(Task requirements)
Identify every line below that contains the string "value" and copy each one.

+--

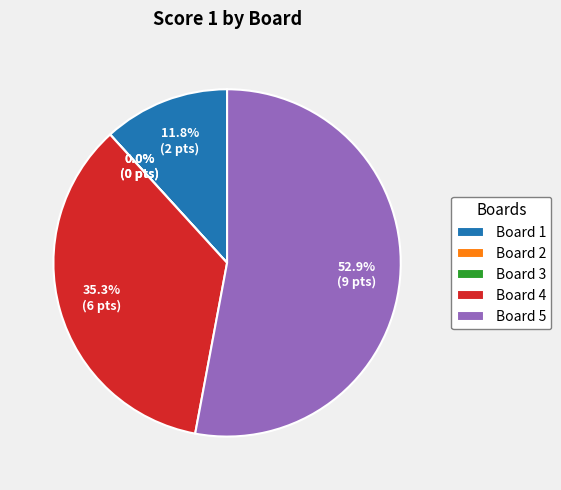

Combined, what portion of the pie is Board 4 and Board 1?

47.1%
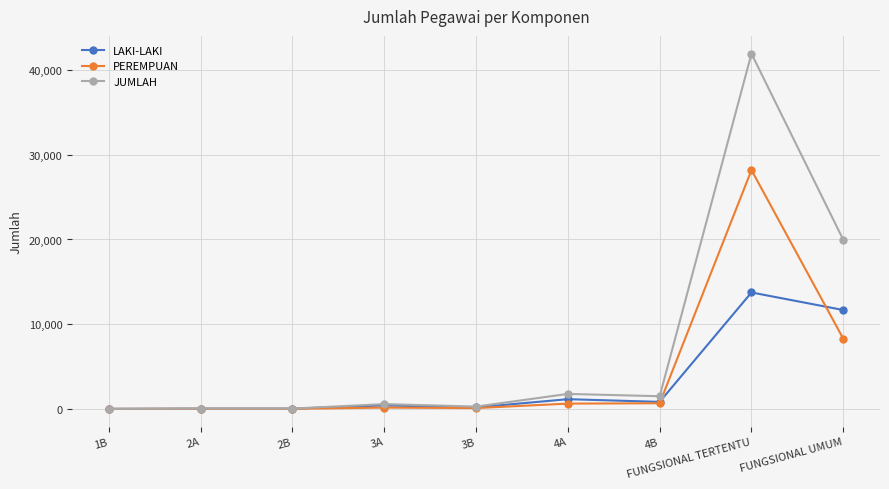

Is the value of PEREMPUAN at 3B greater than the value of JUMLAH at 4A?

No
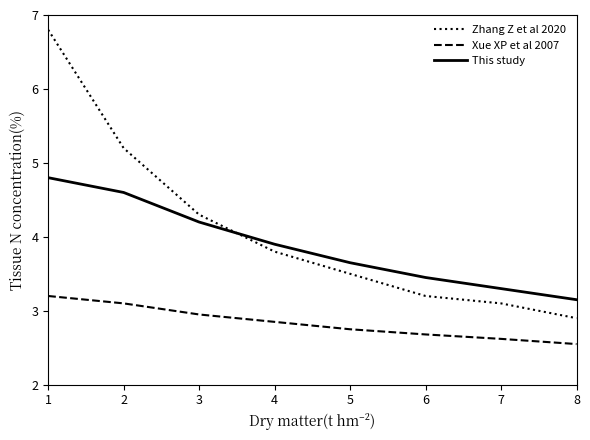

True or false: Zhang Z et al 2020 has a value of 3.8 at 4.

True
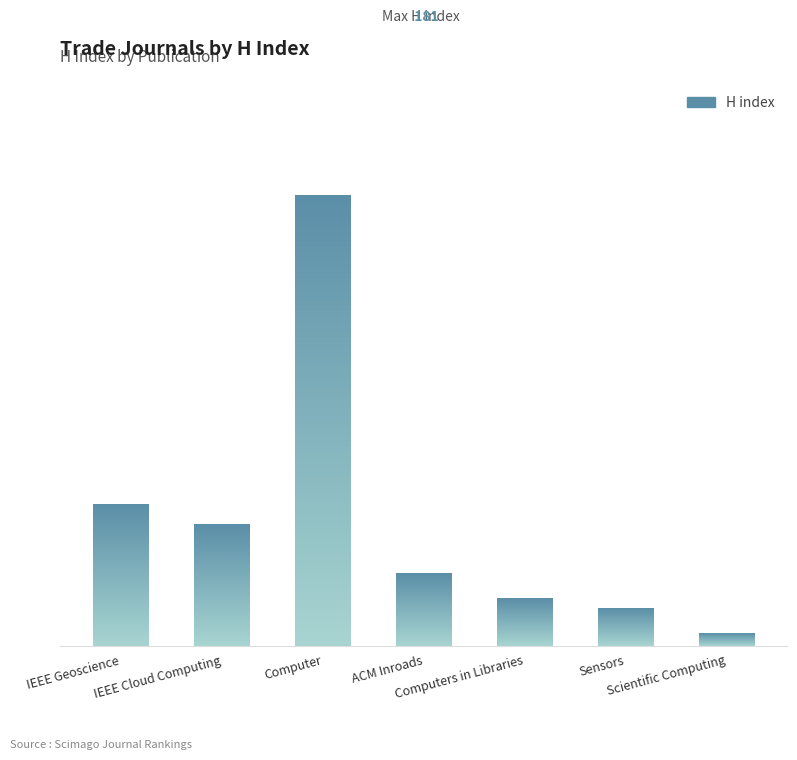

Is it true that the value at IEEE Geoscience is 57?

True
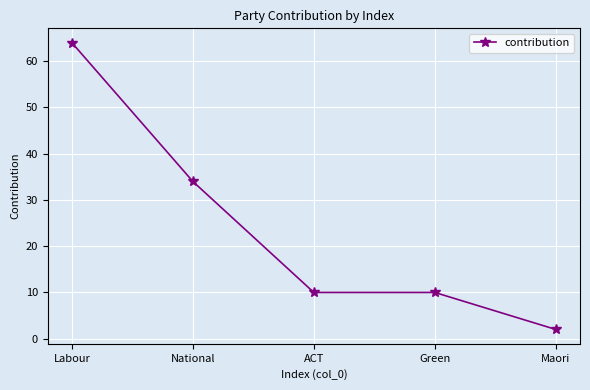

At which category does the chart reach its minimum across all series?

Maori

+--

(Exercise solution)
Is the value of PEREMPUAN at 3B greater than the value of JUMLAH at 4A?
True or false: Zhang Z et al 2020 has a value of 3.8 at 4.
Is it true that the value at IEEE Geoscience is 57?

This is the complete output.